Exercise objective
Copy out all lines from the material that contain the string "city".

++++ Records supplied ++++

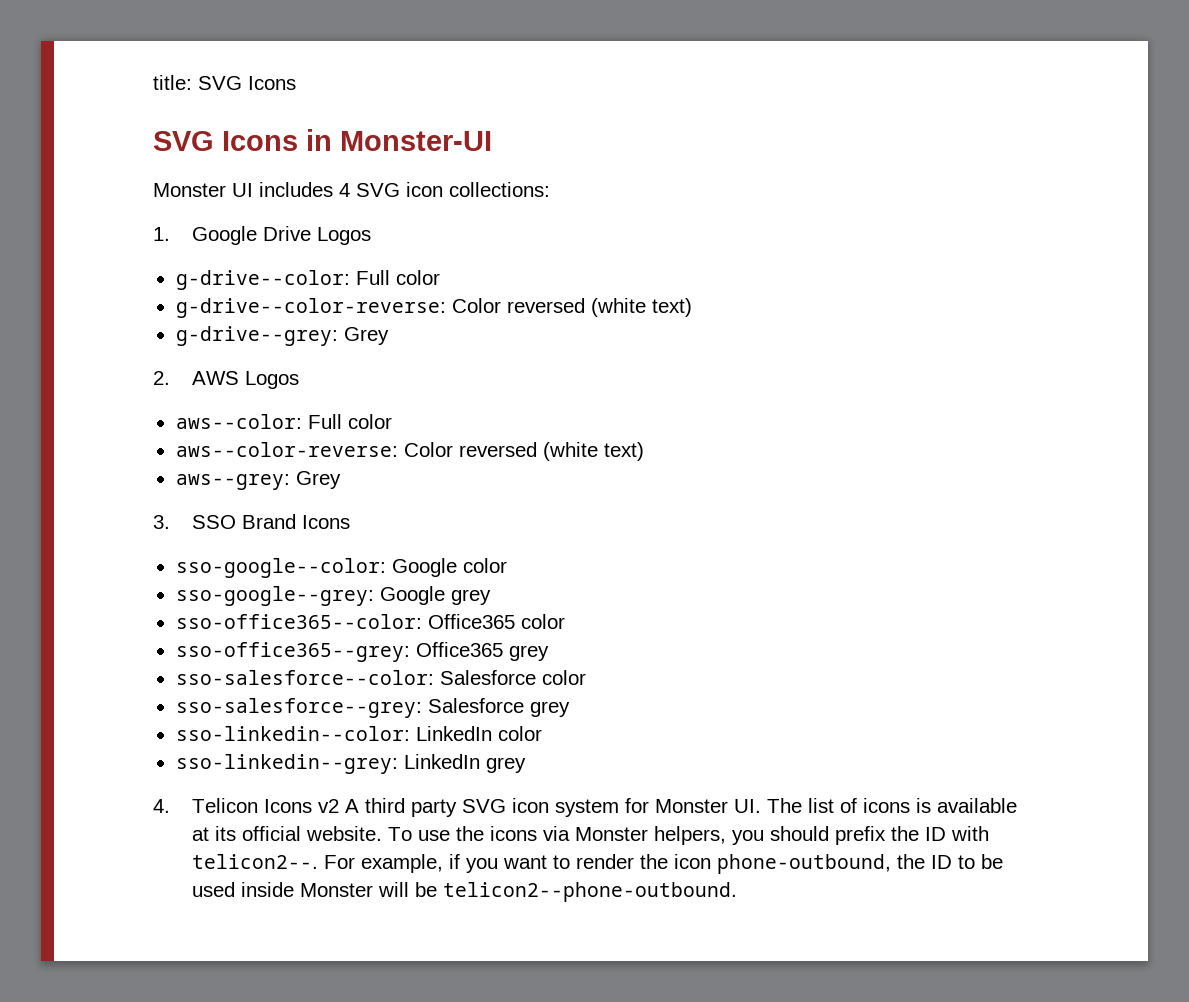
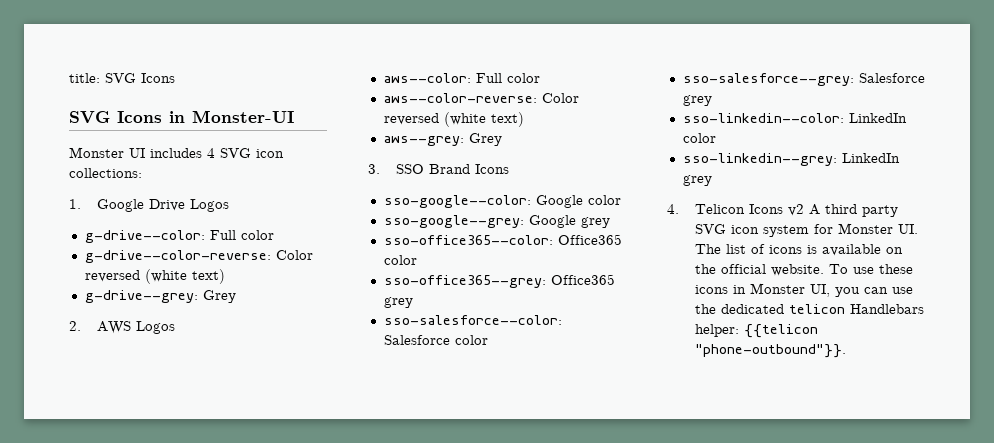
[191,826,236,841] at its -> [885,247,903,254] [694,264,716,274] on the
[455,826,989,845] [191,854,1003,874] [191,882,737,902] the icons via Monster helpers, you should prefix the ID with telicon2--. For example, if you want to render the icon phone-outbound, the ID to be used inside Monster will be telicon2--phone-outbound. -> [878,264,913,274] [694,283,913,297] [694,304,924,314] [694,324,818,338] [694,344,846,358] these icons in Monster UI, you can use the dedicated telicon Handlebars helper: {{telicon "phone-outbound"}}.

++++
++++ Records supplied ++++

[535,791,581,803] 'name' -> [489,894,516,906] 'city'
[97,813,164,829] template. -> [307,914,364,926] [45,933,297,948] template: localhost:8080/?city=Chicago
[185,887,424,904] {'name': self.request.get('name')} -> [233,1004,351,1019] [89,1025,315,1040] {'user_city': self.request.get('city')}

++++
++++ Records supplied ++++

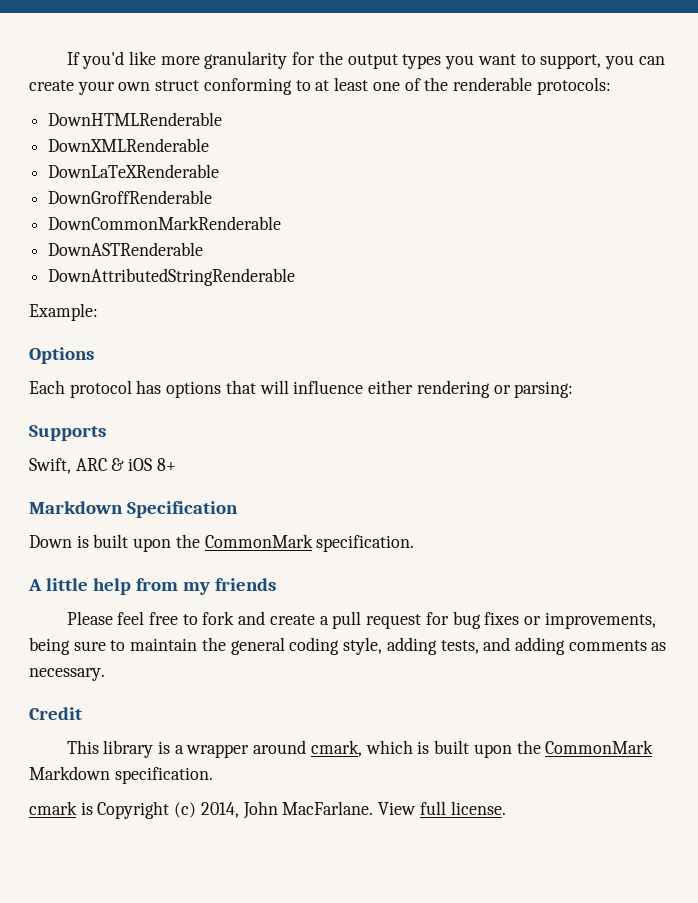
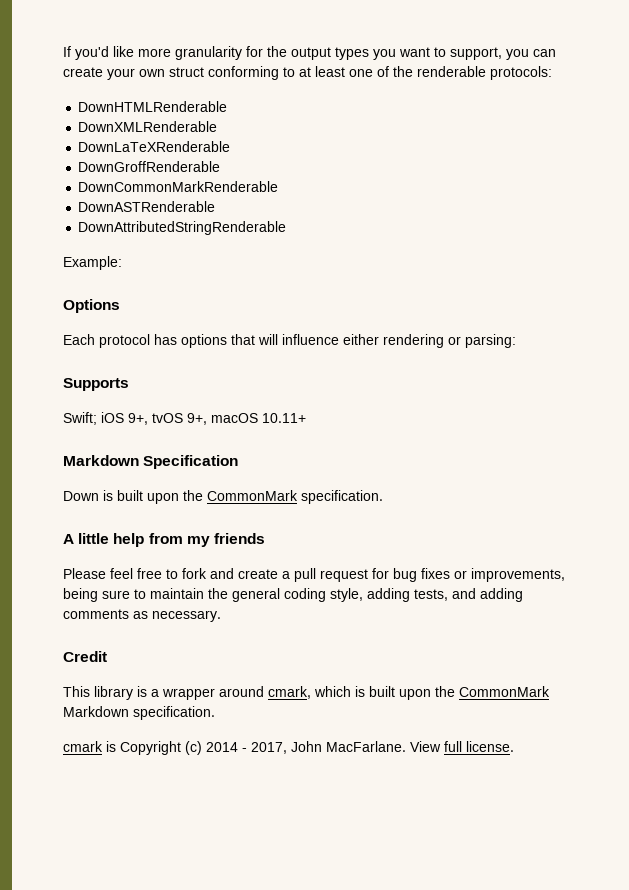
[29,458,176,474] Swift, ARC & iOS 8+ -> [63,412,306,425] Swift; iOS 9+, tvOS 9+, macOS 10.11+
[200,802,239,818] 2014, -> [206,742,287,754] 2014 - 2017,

++++

Answer to this problem
[535,791,581,803] 'name' -> [489,894,516,906] 'city'
[97,813,164,829] template. -> [307,914,364,926] [45,933,297,948] template: localhost:8080/?city=Chicago
[185,887,424,904] {'name': self.request.get('name')} -> [233,1004,351,1019] [89,1025,315,1040] {'user_city': self.request.get('city')}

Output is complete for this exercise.